By turning the defence into an offensive mode he has made the vanquished the victor. Today, if we overlook our new and old differences and consider only the service to Islam as the ultimate purpose – than even in the very life of that over-zealous Bishop who, being oblivious of the intrinsic power of Islam, and who, while speaking on the fiftieth anniversary of a Christian Mission, had evinced an unworthy desire to make the Grand Mosque of Delhi the venue of the next Jubilee celebrations – a time has come when the spiritual conquests of Islam may turn the Cathedral of Saint Paul into a house of worship of God instead of a place for worshipping Jesus and his mother; and in lieu of the tolling of church bells, the divine chant of the Kalimah-i Shahadat (I bear witness that there is none worthy of worship except Allah, and I bear witness that Muhammad is His servant and His messenger) may reverberate in the air.

So, this service rendered by Mirza Sahib will place the coming generations under a debt of gratitude, in that he fulfilled his duty to the defence of Islam by joining the front rank of those engaged in the jihad by the pen, and he left behind him as a memorial such literature as will last so long as Muslims have blood flowing in their veins and the urge to support Islam remains their prominent national characteristic.
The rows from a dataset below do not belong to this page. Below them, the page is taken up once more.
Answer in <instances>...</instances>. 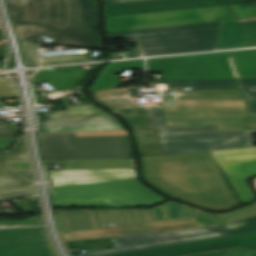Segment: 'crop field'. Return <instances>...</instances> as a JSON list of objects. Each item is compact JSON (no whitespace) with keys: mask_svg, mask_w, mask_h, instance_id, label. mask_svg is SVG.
<instances>
[{"mask_svg":"<svg viewBox=\"0 0 256 256\" xmlns=\"http://www.w3.org/2000/svg\"><path fill=\"white\" fill-rule=\"evenodd\" d=\"M22 129L12 127V122H0V138L16 137ZM5 161H29L24 136L10 152H0V201L34 195L32 172H11Z\"/></svg>","mask_w":256,"mask_h":256,"instance_id":"crop-field-11","label":"crop field"},{"mask_svg":"<svg viewBox=\"0 0 256 256\" xmlns=\"http://www.w3.org/2000/svg\"><path fill=\"white\" fill-rule=\"evenodd\" d=\"M18 96L15 86L7 79H0V98Z\"/></svg>","mask_w":256,"mask_h":256,"instance_id":"crop-field-30","label":"crop field"},{"mask_svg":"<svg viewBox=\"0 0 256 256\" xmlns=\"http://www.w3.org/2000/svg\"><path fill=\"white\" fill-rule=\"evenodd\" d=\"M152 0H144V1H134V2H124V3H114V4H109L111 6H116V5H124V4H132V3H140V2H148Z\"/></svg>","mask_w":256,"mask_h":256,"instance_id":"crop-field-36","label":"crop field"},{"mask_svg":"<svg viewBox=\"0 0 256 256\" xmlns=\"http://www.w3.org/2000/svg\"><path fill=\"white\" fill-rule=\"evenodd\" d=\"M34 225H42L39 216L32 217L24 221H18V222L0 221V228L1 227L34 226Z\"/></svg>","mask_w":256,"mask_h":256,"instance_id":"crop-field-31","label":"crop field"},{"mask_svg":"<svg viewBox=\"0 0 256 256\" xmlns=\"http://www.w3.org/2000/svg\"><path fill=\"white\" fill-rule=\"evenodd\" d=\"M40 127L121 123L117 118L39 121Z\"/></svg>","mask_w":256,"mask_h":256,"instance_id":"crop-field-24","label":"crop field"},{"mask_svg":"<svg viewBox=\"0 0 256 256\" xmlns=\"http://www.w3.org/2000/svg\"><path fill=\"white\" fill-rule=\"evenodd\" d=\"M21 42L24 57H25V63L28 67H36L38 66L37 62V44L34 43H27V42Z\"/></svg>","mask_w":256,"mask_h":256,"instance_id":"crop-field-28","label":"crop field"},{"mask_svg":"<svg viewBox=\"0 0 256 256\" xmlns=\"http://www.w3.org/2000/svg\"><path fill=\"white\" fill-rule=\"evenodd\" d=\"M235 247L256 250V233L189 242L107 256H182Z\"/></svg>","mask_w":256,"mask_h":256,"instance_id":"crop-field-13","label":"crop field"},{"mask_svg":"<svg viewBox=\"0 0 256 256\" xmlns=\"http://www.w3.org/2000/svg\"><path fill=\"white\" fill-rule=\"evenodd\" d=\"M70 170L134 168L132 159L69 161Z\"/></svg>","mask_w":256,"mask_h":256,"instance_id":"crop-field-22","label":"crop field"},{"mask_svg":"<svg viewBox=\"0 0 256 256\" xmlns=\"http://www.w3.org/2000/svg\"><path fill=\"white\" fill-rule=\"evenodd\" d=\"M235 17L225 7L182 10L105 19L107 32L178 26L232 20Z\"/></svg>","mask_w":256,"mask_h":256,"instance_id":"crop-field-10","label":"crop field"},{"mask_svg":"<svg viewBox=\"0 0 256 256\" xmlns=\"http://www.w3.org/2000/svg\"><path fill=\"white\" fill-rule=\"evenodd\" d=\"M76 136L127 135L125 130L76 132Z\"/></svg>","mask_w":256,"mask_h":256,"instance_id":"crop-field-32","label":"crop field"},{"mask_svg":"<svg viewBox=\"0 0 256 256\" xmlns=\"http://www.w3.org/2000/svg\"><path fill=\"white\" fill-rule=\"evenodd\" d=\"M238 19L256 17V3L229 6Z\"/></svg>","mask_w":256,"mask_h":256,"instance_id":"crop-field-27","label":"crop field"},{"mask_svg":"<svg viewBox=\"0 0 256 256\" xmlns=\"http://www.w3.org/2000/svg\"><path fill=\"white\" fill-rule=\"evenodd\" d=\"M161 83L192 90L163 95L165 103L143 105H134L123 88L93 93L129 120L141 156L253 146L256 78L159 80L148 87Z\"/></svg>","mask_w":256,"mask_h":256,"instance_id":"crop-field-1","label":"crop field"},{"mask_svg":"<svg viewBox=\"0 0 256 256\" xmlns=\"http://www.w3.org/2000/svg\"><path fill=\"white\" fill-rule=\"evenodd\" d=\"M52 199L59 207L153 206L164 199L138 179L53 188Z\"/></svg>","mask_w":256,"mask_h":256,"instance_id":"crop-field-4","label":"crop field"},{"mask_svg":"<svg viewBox=\"0 0 256 256\" xmlns=\"http://www.w3.org/2000/svg\"><path fill=\"white\" fill-rule=\"evenodd\" d=\"M91 70L46 69L38 70L33 83L46 80L56 90L80 86L89 76Z\"/></svg>","mask_w":256,"mask_h":256,"instance_id":"crop-field-19","label":"crop field"},{"mask_svg":"<svg viewBox=\"0 0 256 256\" xmlns=\"http://www.w3.org/2000/svg\"><path fill=\"white\" fill-rule=\"evenodd\" d=\"M8 6L33 7V0H7Z\"/></svg>","mask_w":256,"mask_h":256,"instance_id":"crop-field-34","label":"crop field"},{"mask_svg":"<svg viewBox=\"0 0 256 256\" xmlns=\"http://www.w3.org/2000/svg\"><path fill=\"white\" fill-rule=\"evenodd\" d=\"M191 256H256V251L245 250L241 248L217 251L212 253L191 255Z\"/></svg>","mask_w":256,"mask_h":256,"instance_id":"crop-field-29","label":"crop field"},{"mask_svg":"<svg viewBox=\"0 0 256 256\" xmlns=\"http://www.w3.org/2000/svg\"><path fill=\"white\" fill-rule=\"evenodd\" d=\"M256 47V21L238 20L222 23L218 41L214 50Z\"/></svg>","mask_w":256,"mask_h":256,"instance_id":"crop-field-18","label":"crop field"},{"mask_svg":"<svg viewBox=\"0 0 256 256\" xmlns=\"http://www.w3.org/2000/svg\"><path fill=\"white\" fill-rule=\"evenodd\" d=\"M256 214V203L224 214H210L190 206L169 202L158 208L136 210H58L60 232L188 217L208 226Z\"/></svg>","mask_w":256,"mask_h":256,"instance_id":"crop-field-3","label":"crop field"},{"mask_svg":"<svg viewBox=\"0 0 256 256\" xmlns=\"http://www.w3.org/2000/svg\"><path fill=\"white\" fill-rule=\"evenodd\" d=\"M256 2V0H153V2L110 7L105 5L106 18L192 9L201 7L232 5Z\"/></svg>","mask_w":256,"mask_h":256,"instance_id":"crop-field-15","label":"crop field"},{"mask_svg":"<svg viewBox=\"0 0 256 256\" xmlns=\"http://www.w3.org/2000/svg\"><path fill=\"white\" fill-rule=\"evenodd\" d=\"M38 135L44 160L132 158L127 136L75 137V132Z\"/></svg>","mask_w":256,"mask_h":256,"instance_id":"crop-field-6","label":"crop field"},{"mask_svg":"<svg viewBox=\"0 0 256 256\" xmlns=\"http://www.w3.org/2000/svg\"><path fill=\"white\" fill-rule=\"evenodd\" d=\"M19 40L30 41L32 35L53 36V44L99 49L97 31L90 28L77 32H59L32 24L17 26Z\"/></svg>","mask_w":256,"mask_h":256,"instance_id":"crop-field-16","label":"crop field"},{"mask_svg":"<svg viewBox=\"0 0 256 256\" xmlns=\"http://www.w3.org/2000/svg\"><path fill=\"white\" fill-rule=\"evenodd\" d=\"M235 77H256V49L227 52Z\"/></svg>","mask_w":256,"mask_h":256,"instance_id":"crop-field-21","label":"crop field"},{"mask_svg":"<svg viewBox=\"0 0 256 256\" xmlns=\"http://www.w3.org/2000/svg\"><path fill=\"white\" fill-rule=\"evenodd\" d=\"M122 68L144 69V60L107 63L90 88L91 92L117 87V76L114 74Z\"/></svg>","mask_w":256,"mask_h":256,"instance_id":"crop-field-20","label":"crop field"},{"mask_svg":"<svg viewBox=\"0 0 256 256\" xmlns=\"http://www.w3.org/2000/svg\"><path fill=\"white\" fill-rule=\"evenodd\" d=\"M250 232H256V216L210 228L113 237L110 240H116L113 242L116 248L82 252L78 256H102Z\"/></svg>","mask_w":256,"mask_h":256,"instance_id":"crop-field-7","label":"crop field"},{"mask_svg":"<svg viewBox=\"0 0 256 256\" xmlns=\"http://www.w3.org/2000/svg\"><path fill=\"white\" fill-rule=\"evenodd\" d=\"M70 119L113 117L94 105L67 106L62 100Z\"/></svg>","mask_w":256,"mask_h":256,"instance_id":"crop-field-23","label":"crop field"},{"mask_svg":"<svg viewBox=\"0 0 256 256\" xmlns=\"http://www.w3.org/2000/svg\"><path fill=\"white\" fill-rule=\"evenodd\" d=\"M124 1H134V0H104L106 3H114V2H124Z\"/></svg>","mask_w":256,"mask_h":256,"instance_id":"crop-field-37","label":"crop field"},{"mask_svg":"<svg viewBox=\"0 0 256 256\" xmlns=\"http://www.w3.org/2000/svg\"><path fill=\"white\" fill-rule=\"evenodd\" d=\"M202 227H208V226L198 223L196 221L190 220L188 218H182V219L152 222V223H142V224L122 225V226H116V227L71 231V232L61 233V235L64 241H70V240L96 238V237H104V236L177 230V229H187V228H202Z\"/></svg>","mask_w":256,"mask_h":256,"instance_id":"crop-field-14","label":"crop field"},{"mask_svg":"<svg viewBox=\"0 0 256 256\" xmlns=\"http://www.w3.org/2000/svg\"><path fill=\"white\" fill-rule=\"evenodd\" d=\"M124 129L122 124L41 128L42 132Z\"/></svg>","mask_w":256,"mask_h":256,"instance_id":"crop-field-25","label":"crop field"},{"mask_svg":"<svg viewBox=\"0 0 256 256\" xmlns=\"http://www.w3.org/2000/svg\"><path fill=\"white\" fill-rule=\"evenodd\" d=\"M217 164L210 151L142 157L143 174L155 187L175 198L224 210L239 202Z\"/></svg>","mask_w":256,"mask_h":256,"instance_id":"crop-field-2","label":"crop field"},{"mask_svg":"<svg viewBox=\"0 0 256 256\" xmlns=\"http://www.w3.org/2000/svg\"><path fill=\"white\" fill-rule=\"evenodd\" d=\"M41 60L42 66L90 61L88 55L82 54L41 57Z\"/></svg>","mask_w":256,"mask_h":256,"instance_id":"crop-field-26","label":"crop field"},{"mask_svg":"<svg viewBox=\"0 0 256 256\" xmlns=\"http://www.w3.org/2000/svg\"><path fill=\"white\" fill-rule=\"evenodd\" d=\"M12 171L30 170L29 162H7Z\"/></svg>","mask_w":256,"mask_h":256,"instance_id":"crop-field-33","label":"crop field"},{"mask_svg":"<svg viewBox=\"0 0 256 256\" xmlns=\"http://www.w3.org/2000/svg\"><path fill=\"white\" fill-rule=\"evenodd\" d=\"M222 22L107 33L109 38L133 36L143 56L213 50Z\"/></svg>","mask_w":256,"mask_h":256,"instance_id":"crop-field-5","label":"crop field"},{"mask_svg":"<svg viewBox=\"0 0 256 256\" xmlns=\"http://www.w3.org/2000/svg\"><path fill=\"white\" fill-rule=\"evenodd\" d=\"M253 20H256V18H252V19H243V20H239V21L241 22V21H253Z\"/></svg>","mask_w":256,"mask_h":256,"instance_id":"crop-field-39","label":"crop field"},{"mask_svg":"<svg viewBox=\"0 0 256 256\" xmlns=\"http://www.w3.org/2000/svg\"><path fill=\"white\" fill-rule=\"evenodd\" d=\"M242 203L253 200V192L247 185L251 175L256 174V147L211 151Z\"/></svg>","mask_w":256,"mask_h":256,"instance_id":"crop-field-12","label":"crop field"},{"mask_svg":"<svg viewBox=\"0 0 256 256\" xmlns=\"http://www.w3.org/2000/svg\"><path fill=\"white\" fill-rule=\"evenodd\" d=\"M52 187L137 178L136 169L49 171Z\"/></svg>","mask_w":256,"mask_h":256,"instance_id":"crop-field-17","label":"crop field"},{"mask_svg":"<svg viewBox=\"0 0 256 256\" xmlns=\"http://www.w3.org/2000/svg\"><path fill=\"white\" fill-rule=\"evenodd\" d=\"M131 52H132V54H133L134 57H140V55H139L137 49H133V50H131Z\"/></svg>","mask_w":256,"mask_h":256,"instance_id":"crop-field-38","label":"crop field"},{"mask_svg":"<svg viewBox=\"0 0 256 256\" xmlns=\"http://www.w3.org/2000/svg\"><path fill=\"white\" fill-rule=\"evenodd\" d=\"M147 67L163 79L235 78L226 52L148 59Z\"/></svg>","mask_w":256,"mask_h":256,"instance_id":"crop-field-9","label":"crop field"},{"mask_svg":"<svg viewBox=\"0 0 256 256\" xmlns=\"http://www.w3.org/2000/svg\"><path fill=\"white\" fill-rule=\"evenodd\" d=\"M15 25L37 23L58 30L72 31L94 26V0H34V8L8 7Z\"/></svg>","mask_w":256,"mask_h":256,"instance_id":"crop-field-8","label":"crop field"},{"mask_svg":"<svg viewBox=\"0 0 256 256\" xmlns=\"http://www.w3.org/2000/svg\"><path fill=\"white\" fill-rule=\"evenodd\" d=\"M16 138L0 139V150L9 149Z\"/></svg>","mask_w":256,"mask_h":256,"instance_id":"crop-field-35","label":"crop field"}]
</instances>
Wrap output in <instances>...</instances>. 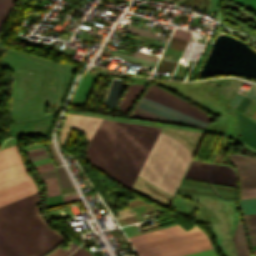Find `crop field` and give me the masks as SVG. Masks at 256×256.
<instances>
[{"label": "crop field", "instance_id": "crop-field-1", "mask_svg": "<svg viewBox=\"0 0 256 256\" xmlns=\"http://www.w3.org/2000/svg\"><path fill=\"white\" fill-rule=\"evenodd\" d=\"M36 189L18 144L0 151V205ZM37 201L36 190L0 206V256H43L65 241L41 219Z\"/></svg>", "mask_w": 256, "mask_h": 256}, {"label": "crop field", "instance_id": "crop-field-2", "mask_svg": "<svg viewBox=\"0 0 256 256\" xmlns=\"http://www.w3.org/2000/svg\"><path fill=\"white\" fill-rule=\"evenodd\" d=\"M161 128L102 119L86 157L122 185L131 187Z\"/></svg>", "mask_w": 256, "mask_h": 256}, {"label": "crop field", "instance_id": "crop-field-3", "mask_svg": "<svg viewBox=\"0 0 256 256\" xmlns=\"http://www.w3.org/2000/svg\"><path fill=\"white\" fill-rule=\"evenodd\" d=\"M192 156L179 142L159 133L138 175L173 196Z\"/></svg>", "mask_w": 256, "mask_h": 256}, {"label": "crop field", "instance_id": "crop-field-4", "mask_svg": "<svg viewBox=\"0 0 256 256\" xmlns=\"http://www.w3.org/2000/svg\"><path fill=\"white\" fill-rule=\"evenodd\" d=\"M140 256H181L212 248L197 227L185 231L179 225L129 237Z\"/></svg>", "mask_w": 256, "mask_h": 256}, {"label": "crop field", "instance_id": "crop-field-5", "mask_svg": "<svg viewBox=\"0 0 256 256\" xmlns=\"http://www.w3.org/2000/svg\"><path fill=\"white\" fill-rule=\"evenodd\" d=\"M133 115L166 121L189 124L193 117L153 102L148 99L140 101Z\"/></svg>", "mask_w": 256, "mask_h": 256}, {"label": "crop field", "instance_id": "crop-field-6", "mask_svg": "<svg viewBox=\"0 0 256 256\" xmlns=\"http://www.w3.org/2000/svg\"><path fill=\"white\" fill-rule=\"evenodd\" d=\"M144 97L149 98L151 100H154L156 102H159L161 104H164L166 106H169L173 109H176L178 111H181L183 113H186L188 115H191L195 117V115H199L207 120H211L213 117L205 114L204 112L198 110L193 105L165 92L164 90L158 88L157 86L151 84L146 93L144 94ZM208 121V122H209Z\"/></svg>", "mask_w": 256, "mask_h": 256}, {"label": "crop field", "instance_id": "crop-field-7", "mask_svg": "<svg viewBox=\"0 0 256 256\" xmlns=\"http://www.w3.org/2000/svg\"><path fill=\"white\" fill-rule=\"evenodd\" d=\"M100 121V118L67 114L59 137L60 143L65 145L71 128H78L89 141Z\"/></svg>", "mask_w": 256, "mask_h": 256}, {"label": "crop field", "instance_id": "crop-field-8", "mask_svg": "<svg viewBox=\"0 0 256 256\" xmlns=\"http://www.w3.org/2000/svg\"><path fill=\"white\" fill-rule=\"evenodd\" d=\"M229 159L238 169L241 188L256 187V158L230 155Z\"/></svg>", "mask_w": 256, "mask_h": 256}, {"label": "crop field", "instance_id": "crop-field-9", "mask_svg": "<svg viewBox=\"0 0 256 256\" xmlns=\"http://www.w3.org/2000/svg\"><path fill=\"white\" fill-rule=\"evenodd\" d=\"M237 256H250L241 219L233 236Z\"/></svg>", "mask_w": 256, "mask_h": 256}, {"label": "crop field", "instance_id": "crop-field-10", "mask_svg": "<svg viewBox=\"0 0 256 256\" xmlns=\"http://www.w3.org/2000/svg\"><path fill=\"white\" fill-rule=\"evenodd\" d=\"M142 88L143 86L130 85L125 95L123 96L119 104V107L127 112V110L129 109V107L131 106V104L133 103V101L135 100V98L137 97Z\"/></svg>", "mask_w": 256, "mask_h": 256}, {"label": "crop field", "instance_id": "crop-field-11", "mask_svg": "<svg viewBox=\"0 0 256 256\" xmlns=\"http://www.w3.org/2000/svg\"><path fill=\"white\" fill-rule=\"evenodd\" d=\"M16 0H0V28Z\"/></svg>", "mask_w": 256, "mask_h": 256}, {"label": "crop field", "instance_id": "crop-field-12", "mask_svg": "<svg viewBox=\"0 0 256 256\" xmlns=\"http://www.w3.org/2000/svg\"><path fill=\"white\" fill-rule=\"evenodd\" d=\"M240 204L244 215L256 213V198L241 200Z\"/></svg>", "mask_w": 256, "mask_h": 256}, {"label": "crop field", "instance_id": "crop-field-13", "mask_svg": "<svg viewBox=\"0 0 256 256\" xmlns=\"http://www.w3.org/2000/svg\"><path fill=\"white\" fill-rule=\"evenodd\" d=\"M56 170L61 188L73 185L64 167Z\"/></svg>", "mask_w": 256, "mask_h": 256}, {"label": "crop field", "instance_id": "crop-field-14", "mask_svg": "<svg viewBox=\"0 0 256 256\" xmlns=\"http://www.w3.org/2000/svg\"><path fill=\"white\" fill-rule=\"evenodd\" d=\"M76 247H77L76 244L69 241L68 242V248H66L65 250L59 248V249L55 250L54 252L50 253L47 256H67Z\"/></svg>", "mask_w": 256, "mask_h": 256}, {"label": "crop field", "instance_id": "crop-field-15", "mask_svg": "<svg viewBox=\"0 0 256 256\" xmlns=\"http://www.w3.org/2000/svg\"><path fill=\"white\" fill-rule=\"evenodd\" d=\"M126 30L129 31V32L135 33V34H139V35H143V36H146V37L166 41L165 39H162V38L151 35L152 34L151 31H147V30H143V29H139V28H135V27H131V26H127Z\"/></svg>", "mask_w": 256, "mask_h": 256}, {"label": "crop field", "instance_id": "crop-field-16", "mask_svg": "<svg viewBox=\"0 0 256 256\" xmlns=\"http://www.w3.org/2000/svg\"><path fill=\"white\" fill-rule=\"evenodd\" d=\"M113 54L121 56V57H125V58H127L128 61H132V62H136V63H140V64L151 65V66H155V64H156V62H153V61L134 58V57H131V56L125 55V54H120V53H116V52H114Z\"/></svg>", "mask_w": 256, "mask_h": 256}, {"label": "crop field", "instance_id": "crop-field-17", "mask_svg": "<svg viewBox=\"0 0 256 256\" xmlns=\"http://www.w3.org/2000/svg\"><path fill=\"white\" fill-rule=\"evenodd\" d=\"M247 220L252 233L254 244L256 245V215H248Z\"/></svg>", "mask_w": 256, "mask_h": 256}, {"label": "crop field", "instance_id": "crop-field-18", "mask_svg": "<svg viewBox=\"0 0 256 256\" xmlns=\"http://www.w3.org/2000/svg\"><path fill=\"white\" fill-rule=\"evenodd\" d=\"M61 204H63L62 199H61V195L52 196V197L47 198V208L57 206V205H61Z\"/></svg>", "mask_w": 256, "mask_h": 256}, {"label": "crop field", "instance_id": "crop-field-19", "mask_svg": "<svg viewBox=\"0 0 256 256\" xmlns=\"http://www.w3.org/2000/svg\"><path fill=\"white\" fill-rule=\"evenodd\" d=\"M253 197H256V188L241 190V199L253 198Z\"/></svg>", "mask_w": 256, "mask_h": 256}, {"label": "crop field", "instance_id": "crop-field-20", "mask_svg": "<svg viewBox=\"0 0 256 256\" xmlns=\"http://www.w3.org/2000/svg\"><path fill=\"white\" fill-rule=\"evenodd\" d=\"M185 256H216V254L213 251V249H210V250H206V251H202V252H198V253H194V254H189V255H185Z\"/></svg>", "mask_w": 256, "mask_h": 256}, {"label": "crop field", "instance_id": "crop-field-21", "mask_svg": "<svg viewBox=\"0 0 256 256\" xmlns=\"http://www.w3.org/2000/svg\"><path fill=\"white\" fill-rule=\"evenodd\" d=\"M243 96L239 95L236 93V95L234 96V98L231 100L230 105H232L233 107L236 108V106L238 105V103L240 102V100L242 99Z\"/></svg>", "mask_w": 256, "mask_h": 256}, {"label": "crop field", "instance_id": "crop-field-22", "mask_svg": "<svg viewBox=\"0 0 256 256\" xmlns=\"http://www.w3.org/2000/svg\"><path fill=\"white\" fill-rule=\"evenodd\" d=\"M46 188H47V195L60 191L58 184L52 185V186H48Z\"/></svg>", "mask_w": 256, "mask_h": 256}, {"label": "crop field", "instance_id": "crop-field-23", "mask_svg": "<svg viewBox=\"0 0 256 256\" xmlns=\"http://www.w3.org/2000/svg\"><path fill=\"white\" fill-rule=\"evenodd\" d=\"M79 199L80 198H79L78 194L63 197V200H64L65 203L75 201V200H79Z\"/></svg>", "mask_w": 256, "mask_h": 256}, {"label": "crop field", "instance_id": "crop-field-24", "mask_svg": "<svg viewBox=\"0 0 256 256\" xmlns=\"http://www.w3.org/2000/svg\"><path fill=\"white\" fill-rule=\"evenodd\" d=\"M246 96H249L251 98L256 99V85L253 84V86L250 88V90L247 92Z\"/></svg>", "mask_w": 256, "mask_h": 256}, {"label": "crop field", "instance_id": "crop-field-25", "mask_svg": "<svg viewBox=\"0 0 256 256\" xmlns=\"http://www.w3.org/2000/svg\"><path fill=\"white\" fill-rule=\"evenodd\" d=\"M47 157H48L47 153H44L40 155L31 156L29 158H30V161H33V160H38V159L47 158Z\"/></svg>", "mask_w": 256, "mask_h": 256}, {"label": "crop field", "instance_id": "crop-field-26", "mask_svg": "<svg viewBox=\"0 0 256 256\" xmlns=\"http://www.w3.org/2000/svg\"><path fill=\"white\" fill-rule=\"evenodd\" d=\"M40 176H41L42 179H45V178H49V177H54V176H56V175H55V172L52 171V172L40 174Z\"/></svg>", "mask_w": 256, "mask_h": 256}, {"label": "crop field", "instance_id": "crop-field-27", "mask_svg": "<svg viewBox=\"0 0 256 256\" xmlns=\"http://www.w3.org/2000/svg\"><path fill=\"white\" fill-rule=\"evenodd\" d=\"M43 181H44L45 185L58 182L56 177L50 178V179H45V180H43Z\"/></svg>", "mask_w": 256, "mask_h": 256}, {"label": "crop field", "instance_id": "crop-field-28", "mask_svg": "<svg viewBox=\"0 0 256 256\" xmlns=\"http://www.w3.org/2000/svg\"><path fill=\"white\" fill-rule=\"evenodd\" d=\"M132 56H134V57H139V58L150 59V60H155V61L158 60V59H156V58H152V57H148V56H144V55H140V54H136V53H133Z\"/></svg>", "mask_w": 256, "mask_h": 256}, {"label": "crop field", "instance_id": "crop-field-29", "mask_svg": "<svg viewBox=\"0 0 256 256\" xmlns=\"http://www.w3.org/2000/svg\"><path fill=\"white\" fill-rule=\"evenodd\" d=\"M84 249L79 248L77 251H75L71 256H78L81 252H83Z\"/></svg>", "mask_w": 256, "mask_h": 256}, {"label": "crop field", "instance_id": "crop-field-30", "mask_svg": "<svg viewBox=\"0 0 256 256\" xmlns=\"http://www.w3.org/2000/svg\"><path fill=\"white\" fill-rule=\"evenodd\" d=\"M45 150H42V151H38V152H33V153H29L27 154L28 156H31V155H35V154H40V153H44Z\"/></svg>", "mask_w": 256, "mask_h": 256}, {"label": "crop field", "instance_id": "crop-field-31", "mask_svg": "<svg viewBox=\"0 0 256 256\" xmlns=\"http://www.w3.org/2000/svg\"><path fill=\"white\" fill-rule=\"evenodd\" d=\"M79 256H91V254L85 250V251H84L83 253H81Z\"/></svg>", "mask_w": 256, "mask_h": 256}, {"label": "crop field", "instance_id": "crop-field-32", "mask_svg": "<svg viewBox=\"0 0 256 256\" xmlns=\"http://www.w3.org/2000/svg\"><path fill=\"white\" fill-rule=\"evenodd\" d=\"M53 169H54V167L48 168V169L39 170L38 173L49 171V170H53Z\"/></svg>", "mask_w": 256, "mask_h": 256}, {"label": "crop field", "instance_id": "crop-field-33", "mask_svg": "<svg viewBox=\"0 0 256 256\" xmlns=\"http://www.w3.org/2000/svg\"><path fill=\"white\" fill-rule=\"evenodd\" d=\"M250 118L256 121V110L254 111Z\"/></svg>", "mask_w": 256, "mask_h": 256}, {"label": "crop field", "instance_id": "crop-field-34", "mask_svg": "<svg viewBox=\"0 0 256 256\" xmlns=\"http://www.w3.org/2000/svg\"><path fill=\"white\" fill-rule=\"evenodd\" d=\"M52 163H50V164H46V165H44L45 166V168H47V167H51L52 165H51Z\"/></svg>", "mask_w": 256, "mask_h": 256}, {"label": "crop field", "instance_id": "crop-field-35", "mask_svg": "<svg viewBox=\"0 0 256 256\" xmlns=\"http://www.w3.org/2000/svg\"><path fill=\"white\" fill-rule=\"evenodd\" d=\"M42 148H43V147L36 148V149H32V150H28V151H33V150L42 149ZM28 151H25V152H28Z\"/></svg>", "mask_w": 256, "mask_h": 256}, {"label": "crop field", "instance_id": "crop-field-36", "mask_svg": "<svg viewBox=\"0 0 256 256\" xmlns=\"http://www.w3.org/2000/svg\"><path fill=\"white\" fill-rule=\"evenodd\" d=\"M35 145H40V144H34V145H31V146H35ZM28 147H30V146H28ZM25 148V147H24Z\"/></svg>", "mask_w": 256, "mask_h": 256}, {"label": "crop field", "instance_id": "crop-field-37", "mask_svg": "<svg viewBox=\"0 0 256 256\" xmlns=\"http://www.w3.org/2000/svg\"><path fill=\"white\" fill-rule=\"evenodd\" d=\"M255 252V255H256V251H254Z\"/></svg>", "mask_w": 256, "mask_h": 256}, {"label": "crop field", "instance_id": "crop-field-38", "mask_svg": "<svg viewBox=\"0 0 256 256\" xmlns=\"http://www.w3.org/2000/svg\"><path fill=\"white\" fill-rule=\"evenodd\" d=\"M59 194V193H58ZM55 195V194H54ZM51 196V195H50Z\"/></svg>", "mask_w": 256, "mask_h": 256}, {"label": "crop field", "instance_id": "crop-field-39", "mask_svg": "<svg viewBox=\"0 0 256 256\" xmlns=\"http://www.w3.org/2000/svg\"><path fill=\"white\" fill-rule=\"evenodd\" d=\"M38 151V150H37ZM29 153V152H28Z\"/></svg>", "mask_w": 256, "mask_h": 256}]
</instances>
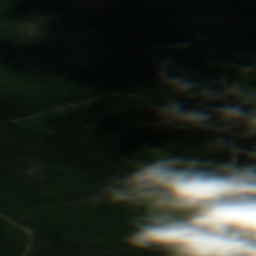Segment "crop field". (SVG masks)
<instances>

Besides this, Mirza Sahib performed a very special service for Islam by crushing the poisonous fangs of the Arya Samaj…. His writings against the Arya Samaj shed clear light on the claim that, however much the scope of our defence will be widened in the future, it is impossible that these writings could ever be overlooked.

Natural intelligence, application and dexterity, and continuous debates, had lent Mirza Sahib a special splendour. He had vast knowledge, not only of his own religion, but also of other religions. And he was able to use his vast knowledge with great finesse. In the art of preaching and teaching, he had acquired such accomplishment that the person whom he addressed, of whatever understanding or religion, was thrown into deep thought by his spontaneous reply. India, today, is an exhibition house of religions, and the number of great and small faiths found here, along with their mutual struggles which announce their existence, cannot be matched anywhere else in the world. Mirza Sahib’s claim was that he was the arbiter and judge for them all, but there is no doubt that he possessed a special talent to make Islam pre-eminent among all these religions. This was due to his natural ability, taste for study, and hard work. It is not likely that a man of this grandeur will be born again in the Indian sub-continent, a man who will devote his highest desires in this way to the study of religions.

1 reply

  1. Very powerful words about a great man by a very effective writer, high lighting now a forgoten chapter of the history of Islam and the British Empire, about which it was said that sun never sets on it.

    In 1821, the Caledonian Mercury wrote of the British Empire, “On her dominions the sun never sets; before his evening rays leave the spires of Quebec, his morning beams have shone three hours on Port Jackson, and while sinking from the waters of Lake Superior, his eye opens upon the Mouth of the Ganges.”